Husband’s contentions

[27] In substance, counsel for the appellant advanced the following propositions as applicable in the absence of the appellant’s consent:

Conclusions

[28] When a defendant is present and opposes the making of an order, there is no express power to make an order pursuant to s 4 which is subject to confirmation. From a practical point of view, it is obviously desirable that in these circumstances a Magistrate unable to embark on a full hearing should have the power to make interim orders “on the papers” until a hearing is held and a final resolution of the application is achieved. On this view, a power should be inferred. However, in my opinion the legislative scheme and the consequences of making an order pursuant to s 4 in these circumstances does not permit of that interpretation. If an order is made in these circumstances pursuant to s 4, it is not subject to confirmation pursuant to s 4(5). As s 4(5) does not apply, such an order would automatically trigger the serious consequences under the Firearms Act to which I have referred. In that situation those consequences would follow notwithstanding that a defendant had not had an opportunity to be heard and present evidence before an order pursuant to s 4 was made.

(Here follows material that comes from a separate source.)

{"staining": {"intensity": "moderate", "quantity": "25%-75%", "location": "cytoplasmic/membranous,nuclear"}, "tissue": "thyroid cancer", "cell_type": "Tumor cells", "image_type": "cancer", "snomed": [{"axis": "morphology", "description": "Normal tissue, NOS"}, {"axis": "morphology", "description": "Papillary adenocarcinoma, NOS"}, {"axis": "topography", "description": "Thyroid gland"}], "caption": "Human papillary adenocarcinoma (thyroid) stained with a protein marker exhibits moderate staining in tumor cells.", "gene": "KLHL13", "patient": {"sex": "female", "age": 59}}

Such a result would be contrary to the legislative scheme which is designed to ensure that a defendant has an opportunity to be heard and present evidence before an order is made.

[29] The practical consequences of denying the existence of a power to make an interim order when a defendant is present and opposes the application are inconvenient, but they are not such as to defeat the objects of the legislative scheme. If, for practical reasons, a Court is not in a position to conduct a full hearing, it can reasonably be said that it is not practicable to obtain an order from the Court pursuant to s 4 and the alternative ex parte procedures become available to an applicant. In many situations the inconvenience of proceeding ex parte could be avoided if a defendant is prepared to give appropriate undertakings to the Court pending the hearing and final resolution of the application.

[30] For these reasons, the answer to question 1 is “no”.

[31] As to question 2, the fundamental requirement is that the Court conduct a hearing which is fair to both parties. Generally speaking, those procedures are well known and in common practice. In particular, a defendant is entitled in the usual way to test evidence advanced on behalf of the applicant, to lead evidence and to make submissions in opposition to the application.

[32] Section 20AC empowers the Court to “give such procedural directions as it thinks necessary to ensure the fair and expeditious determination of the application …”. This would include directions that evidence be received by affidavit. However, before it can be said that a Court has received evidence in affidavit form, the affidavit must be tendered. The Court should not rely upon the contents of an affidavit which has not been tendered. A party is entitled to test the evidence presented on behalf of the opposing party and this includes cross-examining the deponent to an affidavit tendered by the opposing party.

[33] Other than making these general observations, it is inappropriate to answer question two.

[34] It follows from the negative answer to question 1 and these reasons that the Magistrate did not have the power to make the orders on 9 March 2006 which were subsequently contravened by the husband on 6 April 2006. The prosecution should withdraw the complaint based on the conduct of the husband on 6 April 2006. Alternatively, proceedings can be taken in this Court to quash the orders of 9 March 2006. The quashing of those orders may be necessary to avoid the consequences under the Firearms Act.